When the White House ordered Anthropic to restrict access to its Fable and Mythos AI models on June 12, the company complied within roughly 90 minutes. The trigger, US officials believed that SK Telecom, a South Korean partner with suspected ties to China, could funnel the models to Beijing, set off an escalation that has left Anthropic’s most powerful cybersecurity AI in regulatory limbo.
The impasse echoes a pattern that has repeated itself every decade for the past 30 years. From Pretty Good Privacy in the 1990s to commercial spyware in the 2010s, governments have tried to control the spread of dual-use software through export restrictions. The historical record suggests the approach rarely works as intended.
In 1991, programmer Phil Zimmermann published PGP, an encryption tool that made intercepted digital communications effectively unscrambleable. The US government considered encryption a munition under arms export controls, and US Customs opened a criminal investigation against Zimmermann.
His response was ingenious: he published the complete PGP source code as a printed book. Exporting a book was protected speech under the First Amendment; the code could be scanned and compiled anywhere in the world. The investigation was eventually dropped, and PGP’s architecture became the foundation for the end-to-end encryption now used by Signal, WhatsApp, and countless other services. The government’s attempt to suppress encryption did not prevent its global spread, it delayed it, at best, by a few years.
The spyware era
The Wassenaar Arrangement, a multilateral export control regime, tried a different approach in the 2010s by classifying surveillance and hacking software as dual-use items requiring export licenses. The results were mixed.

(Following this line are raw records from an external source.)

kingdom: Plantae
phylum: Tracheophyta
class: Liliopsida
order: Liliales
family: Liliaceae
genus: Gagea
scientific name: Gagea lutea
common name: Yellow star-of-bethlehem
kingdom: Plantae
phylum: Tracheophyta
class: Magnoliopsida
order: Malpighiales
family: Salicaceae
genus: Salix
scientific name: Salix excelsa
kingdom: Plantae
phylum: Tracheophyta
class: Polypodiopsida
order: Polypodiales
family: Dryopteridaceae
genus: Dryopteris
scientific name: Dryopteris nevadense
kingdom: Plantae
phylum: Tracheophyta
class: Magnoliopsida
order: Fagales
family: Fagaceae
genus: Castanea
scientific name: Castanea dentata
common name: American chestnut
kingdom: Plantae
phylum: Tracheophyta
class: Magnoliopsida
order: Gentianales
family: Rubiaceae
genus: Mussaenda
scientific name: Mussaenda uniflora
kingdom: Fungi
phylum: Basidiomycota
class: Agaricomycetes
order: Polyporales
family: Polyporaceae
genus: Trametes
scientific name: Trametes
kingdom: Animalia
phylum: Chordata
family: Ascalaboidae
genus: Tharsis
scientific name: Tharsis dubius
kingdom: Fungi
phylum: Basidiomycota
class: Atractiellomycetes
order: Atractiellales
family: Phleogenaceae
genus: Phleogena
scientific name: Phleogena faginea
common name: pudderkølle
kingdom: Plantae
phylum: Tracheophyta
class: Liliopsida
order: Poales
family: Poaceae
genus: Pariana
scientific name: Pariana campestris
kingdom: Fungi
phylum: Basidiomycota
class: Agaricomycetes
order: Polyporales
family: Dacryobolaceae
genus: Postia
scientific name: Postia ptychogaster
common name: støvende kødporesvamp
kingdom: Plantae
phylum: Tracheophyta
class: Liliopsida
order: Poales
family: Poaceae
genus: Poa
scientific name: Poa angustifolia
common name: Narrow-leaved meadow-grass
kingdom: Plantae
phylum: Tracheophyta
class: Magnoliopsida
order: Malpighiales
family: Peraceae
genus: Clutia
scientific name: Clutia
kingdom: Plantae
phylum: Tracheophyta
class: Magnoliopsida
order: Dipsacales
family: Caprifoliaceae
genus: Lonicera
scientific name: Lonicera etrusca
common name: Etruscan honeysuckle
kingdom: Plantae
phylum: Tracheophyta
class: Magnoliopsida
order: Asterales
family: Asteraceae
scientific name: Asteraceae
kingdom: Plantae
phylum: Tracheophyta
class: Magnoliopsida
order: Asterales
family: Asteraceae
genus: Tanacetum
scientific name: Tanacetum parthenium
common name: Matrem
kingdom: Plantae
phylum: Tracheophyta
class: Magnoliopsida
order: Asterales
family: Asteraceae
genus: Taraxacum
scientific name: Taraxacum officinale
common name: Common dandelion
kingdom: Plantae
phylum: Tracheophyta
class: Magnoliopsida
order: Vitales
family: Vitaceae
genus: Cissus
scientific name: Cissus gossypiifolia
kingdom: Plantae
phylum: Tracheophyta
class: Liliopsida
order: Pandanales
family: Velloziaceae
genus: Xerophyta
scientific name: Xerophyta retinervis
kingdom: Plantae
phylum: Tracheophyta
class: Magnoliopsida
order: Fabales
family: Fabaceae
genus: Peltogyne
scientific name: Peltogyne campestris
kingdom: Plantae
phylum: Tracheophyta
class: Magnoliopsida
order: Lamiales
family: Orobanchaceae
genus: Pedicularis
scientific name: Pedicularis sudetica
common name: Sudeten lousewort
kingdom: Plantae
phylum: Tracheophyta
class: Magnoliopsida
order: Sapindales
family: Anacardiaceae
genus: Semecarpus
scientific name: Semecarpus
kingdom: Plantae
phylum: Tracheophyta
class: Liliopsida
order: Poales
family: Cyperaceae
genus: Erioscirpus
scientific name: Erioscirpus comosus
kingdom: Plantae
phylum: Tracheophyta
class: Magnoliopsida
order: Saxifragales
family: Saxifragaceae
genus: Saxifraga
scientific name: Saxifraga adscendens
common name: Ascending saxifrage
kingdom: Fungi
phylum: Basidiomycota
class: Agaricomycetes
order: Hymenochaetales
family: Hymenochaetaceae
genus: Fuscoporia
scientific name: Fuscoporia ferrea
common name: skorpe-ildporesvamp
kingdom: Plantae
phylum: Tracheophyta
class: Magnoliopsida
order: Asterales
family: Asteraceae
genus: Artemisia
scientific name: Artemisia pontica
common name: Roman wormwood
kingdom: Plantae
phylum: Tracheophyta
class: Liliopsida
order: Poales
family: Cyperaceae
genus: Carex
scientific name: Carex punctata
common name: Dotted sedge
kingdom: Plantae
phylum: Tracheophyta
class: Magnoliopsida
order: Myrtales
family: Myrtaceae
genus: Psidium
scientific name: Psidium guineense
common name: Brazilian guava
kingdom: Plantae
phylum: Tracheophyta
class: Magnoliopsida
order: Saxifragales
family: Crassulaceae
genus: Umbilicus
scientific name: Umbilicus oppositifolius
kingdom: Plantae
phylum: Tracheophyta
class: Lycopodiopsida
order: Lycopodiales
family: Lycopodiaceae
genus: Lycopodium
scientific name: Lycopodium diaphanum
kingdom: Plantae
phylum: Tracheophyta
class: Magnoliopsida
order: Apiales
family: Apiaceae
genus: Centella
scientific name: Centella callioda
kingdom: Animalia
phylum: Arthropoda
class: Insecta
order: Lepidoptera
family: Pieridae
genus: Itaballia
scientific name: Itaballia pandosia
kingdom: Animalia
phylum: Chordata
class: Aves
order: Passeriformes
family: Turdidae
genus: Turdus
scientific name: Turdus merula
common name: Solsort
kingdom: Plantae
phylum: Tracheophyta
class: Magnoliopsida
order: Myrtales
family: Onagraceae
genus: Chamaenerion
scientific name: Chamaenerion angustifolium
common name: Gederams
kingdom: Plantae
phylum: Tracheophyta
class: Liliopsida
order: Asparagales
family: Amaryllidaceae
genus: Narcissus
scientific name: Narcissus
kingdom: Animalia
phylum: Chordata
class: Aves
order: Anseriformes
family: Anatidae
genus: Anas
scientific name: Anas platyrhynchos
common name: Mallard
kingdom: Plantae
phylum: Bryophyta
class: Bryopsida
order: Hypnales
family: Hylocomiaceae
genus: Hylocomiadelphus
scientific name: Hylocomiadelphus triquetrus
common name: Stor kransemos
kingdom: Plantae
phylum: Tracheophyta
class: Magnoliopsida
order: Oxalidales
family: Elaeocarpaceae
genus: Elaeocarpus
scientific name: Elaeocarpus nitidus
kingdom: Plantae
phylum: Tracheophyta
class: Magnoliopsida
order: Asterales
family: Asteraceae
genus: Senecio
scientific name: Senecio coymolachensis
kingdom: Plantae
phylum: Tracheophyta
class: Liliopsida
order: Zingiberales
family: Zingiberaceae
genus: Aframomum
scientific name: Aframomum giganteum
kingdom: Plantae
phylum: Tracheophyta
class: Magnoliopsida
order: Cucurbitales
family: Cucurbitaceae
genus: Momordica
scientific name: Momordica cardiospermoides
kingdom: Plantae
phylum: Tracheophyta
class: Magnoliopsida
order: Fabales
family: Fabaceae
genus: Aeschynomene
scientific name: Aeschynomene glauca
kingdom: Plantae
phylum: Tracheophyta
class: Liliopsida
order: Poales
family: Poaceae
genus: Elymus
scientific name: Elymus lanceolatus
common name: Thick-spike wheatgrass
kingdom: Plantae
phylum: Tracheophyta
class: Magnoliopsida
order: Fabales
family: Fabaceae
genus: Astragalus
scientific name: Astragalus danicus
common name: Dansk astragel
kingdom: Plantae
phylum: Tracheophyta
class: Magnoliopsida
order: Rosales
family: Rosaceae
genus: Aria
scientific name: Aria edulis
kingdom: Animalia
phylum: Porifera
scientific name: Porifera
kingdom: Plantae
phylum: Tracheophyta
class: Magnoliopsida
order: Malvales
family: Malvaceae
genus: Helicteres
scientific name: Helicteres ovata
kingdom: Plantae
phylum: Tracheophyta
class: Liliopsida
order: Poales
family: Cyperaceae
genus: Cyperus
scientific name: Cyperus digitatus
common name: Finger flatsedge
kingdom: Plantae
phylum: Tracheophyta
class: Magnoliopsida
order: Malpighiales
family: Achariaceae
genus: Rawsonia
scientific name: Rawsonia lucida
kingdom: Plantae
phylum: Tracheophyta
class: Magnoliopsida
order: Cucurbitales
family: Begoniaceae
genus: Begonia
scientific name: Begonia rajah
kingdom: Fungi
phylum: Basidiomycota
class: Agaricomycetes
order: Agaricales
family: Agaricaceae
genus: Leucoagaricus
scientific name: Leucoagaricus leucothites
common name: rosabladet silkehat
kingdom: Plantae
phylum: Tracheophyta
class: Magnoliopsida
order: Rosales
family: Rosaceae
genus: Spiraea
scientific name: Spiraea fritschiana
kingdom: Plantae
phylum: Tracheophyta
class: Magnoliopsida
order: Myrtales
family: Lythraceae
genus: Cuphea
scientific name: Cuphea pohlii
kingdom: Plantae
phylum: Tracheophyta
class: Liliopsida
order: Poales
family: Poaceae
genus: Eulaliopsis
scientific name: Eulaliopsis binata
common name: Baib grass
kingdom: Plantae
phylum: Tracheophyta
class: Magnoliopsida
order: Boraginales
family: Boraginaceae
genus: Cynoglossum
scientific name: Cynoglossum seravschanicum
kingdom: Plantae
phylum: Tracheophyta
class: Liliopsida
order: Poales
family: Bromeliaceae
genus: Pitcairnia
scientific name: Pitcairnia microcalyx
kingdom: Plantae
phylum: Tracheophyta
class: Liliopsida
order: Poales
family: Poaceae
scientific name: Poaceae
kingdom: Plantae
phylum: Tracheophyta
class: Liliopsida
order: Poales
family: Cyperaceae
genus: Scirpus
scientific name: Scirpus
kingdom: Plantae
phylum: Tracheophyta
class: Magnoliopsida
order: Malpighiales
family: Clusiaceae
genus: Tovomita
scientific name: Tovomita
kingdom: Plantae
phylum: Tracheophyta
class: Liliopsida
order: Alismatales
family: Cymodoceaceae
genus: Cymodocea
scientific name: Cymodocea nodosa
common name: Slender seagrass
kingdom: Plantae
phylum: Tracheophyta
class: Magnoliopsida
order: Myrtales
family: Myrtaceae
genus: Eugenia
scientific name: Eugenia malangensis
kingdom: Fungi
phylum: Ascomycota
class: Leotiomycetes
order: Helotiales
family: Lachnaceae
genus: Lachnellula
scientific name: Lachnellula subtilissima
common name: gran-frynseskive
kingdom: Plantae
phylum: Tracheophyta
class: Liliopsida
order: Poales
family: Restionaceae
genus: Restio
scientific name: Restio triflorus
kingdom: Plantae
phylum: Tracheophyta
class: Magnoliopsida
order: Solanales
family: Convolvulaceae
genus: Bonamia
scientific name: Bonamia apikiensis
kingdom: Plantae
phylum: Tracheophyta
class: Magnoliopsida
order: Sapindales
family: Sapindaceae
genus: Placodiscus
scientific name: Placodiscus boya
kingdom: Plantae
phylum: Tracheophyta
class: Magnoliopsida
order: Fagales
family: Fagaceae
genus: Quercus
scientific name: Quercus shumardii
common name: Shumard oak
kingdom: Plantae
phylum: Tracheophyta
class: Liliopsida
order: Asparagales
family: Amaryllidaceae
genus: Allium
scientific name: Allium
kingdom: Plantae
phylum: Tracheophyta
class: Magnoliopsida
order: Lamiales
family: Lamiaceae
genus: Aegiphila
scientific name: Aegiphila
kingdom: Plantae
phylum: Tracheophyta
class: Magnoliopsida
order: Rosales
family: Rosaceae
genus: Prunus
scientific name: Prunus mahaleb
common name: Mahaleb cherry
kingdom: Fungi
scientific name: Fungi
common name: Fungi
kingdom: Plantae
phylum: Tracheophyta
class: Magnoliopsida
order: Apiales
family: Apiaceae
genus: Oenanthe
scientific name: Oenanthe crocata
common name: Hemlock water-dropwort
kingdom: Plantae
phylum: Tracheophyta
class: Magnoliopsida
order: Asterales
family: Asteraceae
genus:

Two structural weaknesses undermined the regime. First, key spyware-producing nations such as Israel were not signatories, yet hosted major commercial spyware makers. Second, implementation was left to each member state’s discretion. Italy allowed Hacking Team to license exports to oppressive regimes. Bulgaria, Poland, and other European countries maintained lenient enforcement. When one country cracked down, makers simply relocated, Intellexa moved operations after EU sanctions, while other firms shifted to Saudi Arabia.
One notable success: German firm FinFisher shut down in 2022 after a multi-year investigation into selling spyware to Turkey without a license. But that case was the exception, not the rule.
What it means for AI
The current standoff over Anthropic’s models presents the same fundamental problem. Before the export restriction, roughly 150 vetted companies and government organizations had access to Mythos, which had been marketed as a “doomsday cyber machine.” The technology already exists; restricting access may slow proliferation but is unlikely to prevent determined state actors from developing equivalent capabilities.
TechCrunch’s Lorenzo Franceschi-Bicchierai, who traced the 30-year history, summarized the lesson: “Given the past experiences that world governments have had with trying to control the reach of software, government-mandated export controls are unlikely to be the right approach.”
Two possible outcomes remain: the administration could lift the restriction to keep US AI companies competitive, implicitly accepting that rivals will reach similar capabilities anyway, or impose a permanent compliance burden that may push development to jurisdictions with lighter regulation.